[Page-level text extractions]
^^^^^^^^^^^^^^^^

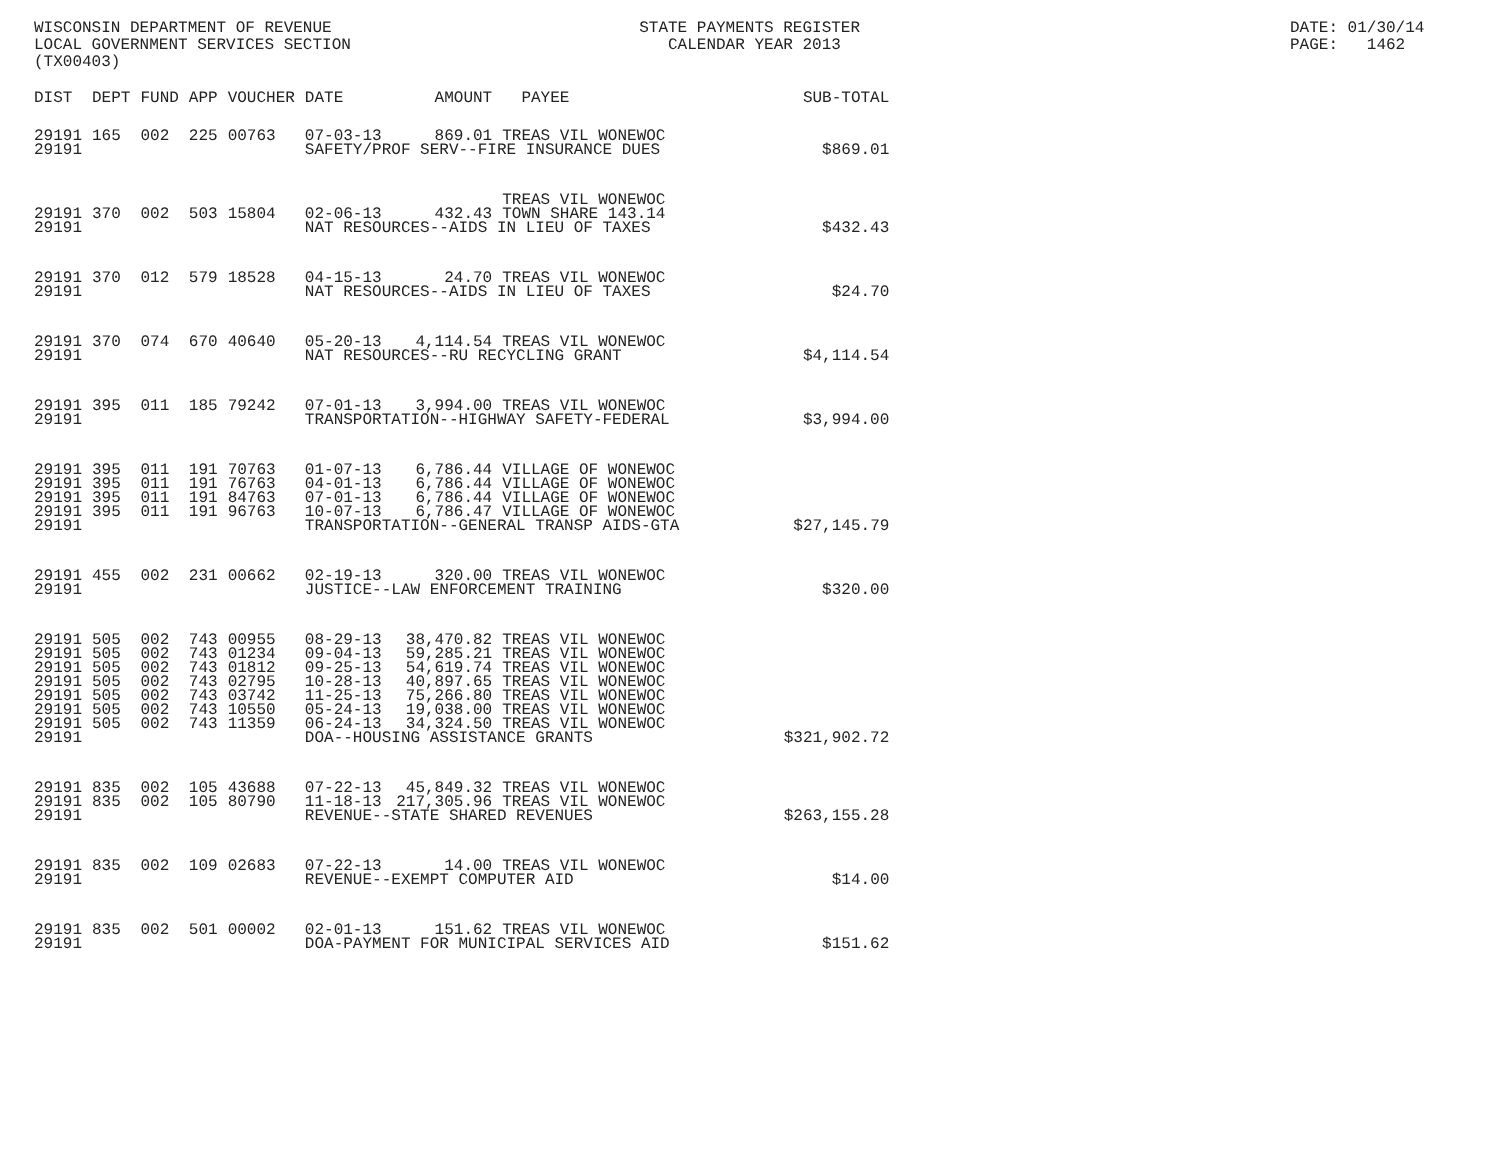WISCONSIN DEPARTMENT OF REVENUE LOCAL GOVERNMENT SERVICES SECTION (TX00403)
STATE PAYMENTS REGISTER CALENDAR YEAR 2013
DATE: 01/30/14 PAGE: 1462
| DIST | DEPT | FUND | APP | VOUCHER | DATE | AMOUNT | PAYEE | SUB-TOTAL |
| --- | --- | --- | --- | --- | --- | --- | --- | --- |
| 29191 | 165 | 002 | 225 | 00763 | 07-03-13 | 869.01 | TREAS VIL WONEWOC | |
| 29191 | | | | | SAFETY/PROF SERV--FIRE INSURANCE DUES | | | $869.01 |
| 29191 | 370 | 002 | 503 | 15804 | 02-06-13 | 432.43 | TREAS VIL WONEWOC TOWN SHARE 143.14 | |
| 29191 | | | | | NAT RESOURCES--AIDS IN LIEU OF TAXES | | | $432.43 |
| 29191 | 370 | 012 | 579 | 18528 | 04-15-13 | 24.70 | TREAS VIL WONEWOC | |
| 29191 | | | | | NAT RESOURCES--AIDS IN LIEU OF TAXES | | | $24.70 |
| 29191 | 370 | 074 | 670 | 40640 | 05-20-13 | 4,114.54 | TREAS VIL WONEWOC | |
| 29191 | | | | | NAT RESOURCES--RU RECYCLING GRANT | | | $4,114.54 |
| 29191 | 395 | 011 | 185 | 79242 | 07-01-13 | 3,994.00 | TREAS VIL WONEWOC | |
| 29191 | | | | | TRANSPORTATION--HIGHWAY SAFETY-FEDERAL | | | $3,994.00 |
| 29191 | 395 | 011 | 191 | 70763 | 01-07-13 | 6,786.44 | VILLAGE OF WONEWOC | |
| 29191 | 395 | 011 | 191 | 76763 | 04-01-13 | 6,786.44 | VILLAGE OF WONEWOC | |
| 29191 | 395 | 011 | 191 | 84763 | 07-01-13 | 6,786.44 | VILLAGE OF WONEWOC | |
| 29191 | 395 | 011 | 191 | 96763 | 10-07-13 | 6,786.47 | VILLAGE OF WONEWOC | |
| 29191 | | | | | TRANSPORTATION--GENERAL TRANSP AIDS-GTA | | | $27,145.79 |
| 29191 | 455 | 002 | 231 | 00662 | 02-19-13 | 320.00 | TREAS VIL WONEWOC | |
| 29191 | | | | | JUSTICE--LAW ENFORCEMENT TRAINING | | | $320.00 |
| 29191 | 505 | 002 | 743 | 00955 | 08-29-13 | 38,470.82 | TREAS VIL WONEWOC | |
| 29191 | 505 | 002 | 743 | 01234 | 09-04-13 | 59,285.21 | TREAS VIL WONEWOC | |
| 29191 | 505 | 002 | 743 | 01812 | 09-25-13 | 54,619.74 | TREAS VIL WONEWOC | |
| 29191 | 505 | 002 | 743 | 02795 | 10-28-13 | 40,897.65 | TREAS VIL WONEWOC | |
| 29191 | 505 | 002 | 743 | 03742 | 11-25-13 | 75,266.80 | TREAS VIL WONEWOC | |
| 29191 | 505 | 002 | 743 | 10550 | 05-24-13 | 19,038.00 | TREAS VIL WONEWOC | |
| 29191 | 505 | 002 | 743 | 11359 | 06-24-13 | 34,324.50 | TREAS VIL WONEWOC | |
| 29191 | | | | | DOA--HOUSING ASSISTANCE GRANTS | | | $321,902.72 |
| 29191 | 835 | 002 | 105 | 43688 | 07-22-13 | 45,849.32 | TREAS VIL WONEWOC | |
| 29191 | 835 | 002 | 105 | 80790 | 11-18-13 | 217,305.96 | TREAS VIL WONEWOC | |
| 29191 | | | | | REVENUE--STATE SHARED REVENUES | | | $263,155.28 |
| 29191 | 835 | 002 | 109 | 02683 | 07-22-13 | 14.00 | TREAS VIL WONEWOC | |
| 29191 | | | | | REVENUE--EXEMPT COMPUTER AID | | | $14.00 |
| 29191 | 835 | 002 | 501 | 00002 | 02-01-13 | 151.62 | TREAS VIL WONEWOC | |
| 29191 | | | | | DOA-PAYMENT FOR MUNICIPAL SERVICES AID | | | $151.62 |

^^^^^^^^^^^^^^^^

**Task requirements:** Search the data for "STATE" and list every line in which it occurs.

**Answer to this task:**
STATE PAYMENTS REGISTER CALENDAR YEAR 2013
| 29191 | | | | | REVENUE--STATE SHARED REVENUES | | | $263,155.28 |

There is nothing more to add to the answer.